There is also a thought that the trend towards new remuneration models will require agencies to change their old skillsets. And while adland is, on the whole, open to this idea, there are fears that the right people to implement it are difficult to find.

Nigel Jones, the Publicis Groupe UK chief executive, says: "In the old days, you had account people who were brilliant at selling creative work but couldn't read a balance sheet, while there were others who were great business people but wouldn't recognise a great ad if it bit them. Now we need to have those skills within a single person - and those people are few and far between."

But despite the many naysayers, the ever-optimistic advertising industry has thrown up some people who are excited at the idea of the drive towards a full-blown system of payment by results by major clients, and that is the creatives.

Gerry Moira, Euro RSCG London's chairman and director of creativity, says: "It's good for clients and agencies to be in it together as long as everybody is agreed about the goals."

Leon Jaume, the WCRS executive creative director, agrees. "Success is very difficult to measure and it would be wrong for a client to transfer all responsibility for success or failure on to an agency," he argues. "But payment by results can sharpen an agency's creativity and I like that challenge."

Others believe that Coke's plan may move on even further and pave the way for clients to move beyond just payment by results and offer their agencies a direct stake in their business.

Publicis has been working on the big-budget launch of a new product from an as yet unnamed client, with the agency taking a share of future sales.

Jones says: "The incentive for us is to put in the extra hours on the business.
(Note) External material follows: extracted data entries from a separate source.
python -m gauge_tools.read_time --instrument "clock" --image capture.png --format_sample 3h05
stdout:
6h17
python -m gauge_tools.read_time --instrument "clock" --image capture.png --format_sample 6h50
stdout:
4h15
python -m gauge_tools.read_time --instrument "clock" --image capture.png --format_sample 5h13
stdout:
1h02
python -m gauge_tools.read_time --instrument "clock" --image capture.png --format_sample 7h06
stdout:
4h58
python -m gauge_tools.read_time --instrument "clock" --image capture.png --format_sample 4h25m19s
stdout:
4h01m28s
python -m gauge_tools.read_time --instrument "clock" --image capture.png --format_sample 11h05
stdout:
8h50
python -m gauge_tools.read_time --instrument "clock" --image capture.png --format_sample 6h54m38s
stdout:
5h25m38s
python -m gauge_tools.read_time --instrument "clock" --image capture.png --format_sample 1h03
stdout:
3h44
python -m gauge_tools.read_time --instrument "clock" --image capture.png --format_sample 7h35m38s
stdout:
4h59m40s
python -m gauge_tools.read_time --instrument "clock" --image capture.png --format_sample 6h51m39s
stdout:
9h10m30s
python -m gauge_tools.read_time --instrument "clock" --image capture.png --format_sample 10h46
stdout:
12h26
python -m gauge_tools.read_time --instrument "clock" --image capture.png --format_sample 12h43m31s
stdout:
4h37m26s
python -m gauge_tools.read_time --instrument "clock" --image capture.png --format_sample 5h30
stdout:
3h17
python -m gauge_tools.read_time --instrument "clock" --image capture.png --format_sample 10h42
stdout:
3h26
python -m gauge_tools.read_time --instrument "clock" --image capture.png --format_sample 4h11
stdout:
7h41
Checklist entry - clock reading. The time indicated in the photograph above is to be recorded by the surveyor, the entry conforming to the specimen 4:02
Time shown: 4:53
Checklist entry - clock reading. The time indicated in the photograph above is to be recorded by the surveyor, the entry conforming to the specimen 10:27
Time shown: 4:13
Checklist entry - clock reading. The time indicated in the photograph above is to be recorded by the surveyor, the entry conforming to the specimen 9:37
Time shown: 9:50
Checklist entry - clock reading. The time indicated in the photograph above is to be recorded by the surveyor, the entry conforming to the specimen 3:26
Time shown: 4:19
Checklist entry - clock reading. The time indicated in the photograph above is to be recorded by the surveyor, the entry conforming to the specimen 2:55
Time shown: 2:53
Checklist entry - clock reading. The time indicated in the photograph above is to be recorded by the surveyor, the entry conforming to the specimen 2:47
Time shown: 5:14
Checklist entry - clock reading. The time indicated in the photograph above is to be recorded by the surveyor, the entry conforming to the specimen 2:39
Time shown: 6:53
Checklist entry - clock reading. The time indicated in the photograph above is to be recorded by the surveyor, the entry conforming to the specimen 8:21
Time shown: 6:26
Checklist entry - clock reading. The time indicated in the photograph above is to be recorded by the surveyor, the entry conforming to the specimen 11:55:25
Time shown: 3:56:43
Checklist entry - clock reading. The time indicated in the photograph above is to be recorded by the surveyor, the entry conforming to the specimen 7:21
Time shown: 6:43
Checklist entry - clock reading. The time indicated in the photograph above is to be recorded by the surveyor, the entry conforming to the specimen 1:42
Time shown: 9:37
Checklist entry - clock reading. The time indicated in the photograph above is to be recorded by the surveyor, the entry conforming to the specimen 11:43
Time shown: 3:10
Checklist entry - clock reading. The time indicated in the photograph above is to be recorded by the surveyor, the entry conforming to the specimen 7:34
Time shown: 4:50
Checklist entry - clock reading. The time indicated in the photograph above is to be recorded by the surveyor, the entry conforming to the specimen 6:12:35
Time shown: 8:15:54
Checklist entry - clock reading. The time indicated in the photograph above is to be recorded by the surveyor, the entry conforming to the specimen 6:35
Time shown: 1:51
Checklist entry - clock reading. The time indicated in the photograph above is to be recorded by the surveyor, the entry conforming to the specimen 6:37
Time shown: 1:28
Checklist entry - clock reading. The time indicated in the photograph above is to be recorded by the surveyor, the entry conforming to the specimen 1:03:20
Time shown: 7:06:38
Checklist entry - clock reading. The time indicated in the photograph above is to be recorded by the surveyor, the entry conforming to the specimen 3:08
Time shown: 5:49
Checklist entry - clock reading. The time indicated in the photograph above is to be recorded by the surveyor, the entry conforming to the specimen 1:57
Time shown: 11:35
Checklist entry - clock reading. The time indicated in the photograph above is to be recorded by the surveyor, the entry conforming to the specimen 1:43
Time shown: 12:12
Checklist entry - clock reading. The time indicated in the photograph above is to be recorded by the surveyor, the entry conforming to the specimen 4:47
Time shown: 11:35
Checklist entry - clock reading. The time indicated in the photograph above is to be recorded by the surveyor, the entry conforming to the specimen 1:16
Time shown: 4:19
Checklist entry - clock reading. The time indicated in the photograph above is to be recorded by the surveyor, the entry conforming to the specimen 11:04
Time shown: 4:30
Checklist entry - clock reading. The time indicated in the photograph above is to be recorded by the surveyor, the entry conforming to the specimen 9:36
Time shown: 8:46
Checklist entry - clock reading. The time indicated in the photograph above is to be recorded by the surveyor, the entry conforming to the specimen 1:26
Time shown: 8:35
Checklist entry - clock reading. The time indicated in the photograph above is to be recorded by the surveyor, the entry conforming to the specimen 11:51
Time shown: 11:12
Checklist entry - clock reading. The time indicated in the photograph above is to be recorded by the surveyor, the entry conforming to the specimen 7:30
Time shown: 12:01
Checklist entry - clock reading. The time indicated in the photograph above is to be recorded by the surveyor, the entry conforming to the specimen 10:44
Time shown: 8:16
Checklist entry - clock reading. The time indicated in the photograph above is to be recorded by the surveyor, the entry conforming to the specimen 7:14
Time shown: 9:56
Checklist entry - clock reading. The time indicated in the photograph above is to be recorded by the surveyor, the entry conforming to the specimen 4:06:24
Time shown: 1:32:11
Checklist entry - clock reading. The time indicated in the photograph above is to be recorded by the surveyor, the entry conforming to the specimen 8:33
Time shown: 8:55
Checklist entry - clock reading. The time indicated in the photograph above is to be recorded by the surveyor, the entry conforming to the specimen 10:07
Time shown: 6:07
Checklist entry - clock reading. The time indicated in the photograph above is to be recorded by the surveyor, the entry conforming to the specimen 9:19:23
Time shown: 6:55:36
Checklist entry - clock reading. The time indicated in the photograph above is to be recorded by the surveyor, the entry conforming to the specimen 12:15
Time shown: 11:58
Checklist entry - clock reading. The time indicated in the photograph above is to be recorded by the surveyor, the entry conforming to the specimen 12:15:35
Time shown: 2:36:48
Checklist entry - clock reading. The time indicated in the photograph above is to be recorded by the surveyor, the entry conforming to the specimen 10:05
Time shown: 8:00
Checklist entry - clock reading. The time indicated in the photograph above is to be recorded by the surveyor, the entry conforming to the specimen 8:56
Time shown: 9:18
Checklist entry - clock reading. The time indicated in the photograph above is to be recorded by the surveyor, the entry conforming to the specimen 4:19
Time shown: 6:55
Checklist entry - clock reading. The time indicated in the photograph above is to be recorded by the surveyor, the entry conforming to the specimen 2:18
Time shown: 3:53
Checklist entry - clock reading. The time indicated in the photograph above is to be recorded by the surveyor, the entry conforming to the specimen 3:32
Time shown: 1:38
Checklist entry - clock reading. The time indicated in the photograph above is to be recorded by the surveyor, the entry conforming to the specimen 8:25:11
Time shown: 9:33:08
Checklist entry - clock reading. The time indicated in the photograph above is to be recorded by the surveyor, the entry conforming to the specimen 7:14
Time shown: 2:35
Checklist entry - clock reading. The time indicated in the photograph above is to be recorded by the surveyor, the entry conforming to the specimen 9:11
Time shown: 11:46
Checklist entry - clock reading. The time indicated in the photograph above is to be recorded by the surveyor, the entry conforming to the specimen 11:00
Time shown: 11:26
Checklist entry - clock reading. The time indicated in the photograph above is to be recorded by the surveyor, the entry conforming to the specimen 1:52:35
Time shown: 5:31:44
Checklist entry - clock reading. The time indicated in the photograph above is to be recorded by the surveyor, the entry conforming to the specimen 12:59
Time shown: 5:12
But the downside of such an arrangement is the lack of upfront investment which can make it difficult for some agencies to take business on this basis."

Nevertheless, Morrison detects no client stampede to emulate Coke. She says: "I think it's more likely that clients will take elements of what Coke is doing and adapt them to suit their own agency relationships."

Proceed with caution is the best advice to agencies working on the payment-by-results model. Not only must firm ground rules be agreed between both parties about what constitutes value and how it should be rewarded, but no agency promised jam tomorrow should be left with too little jam today.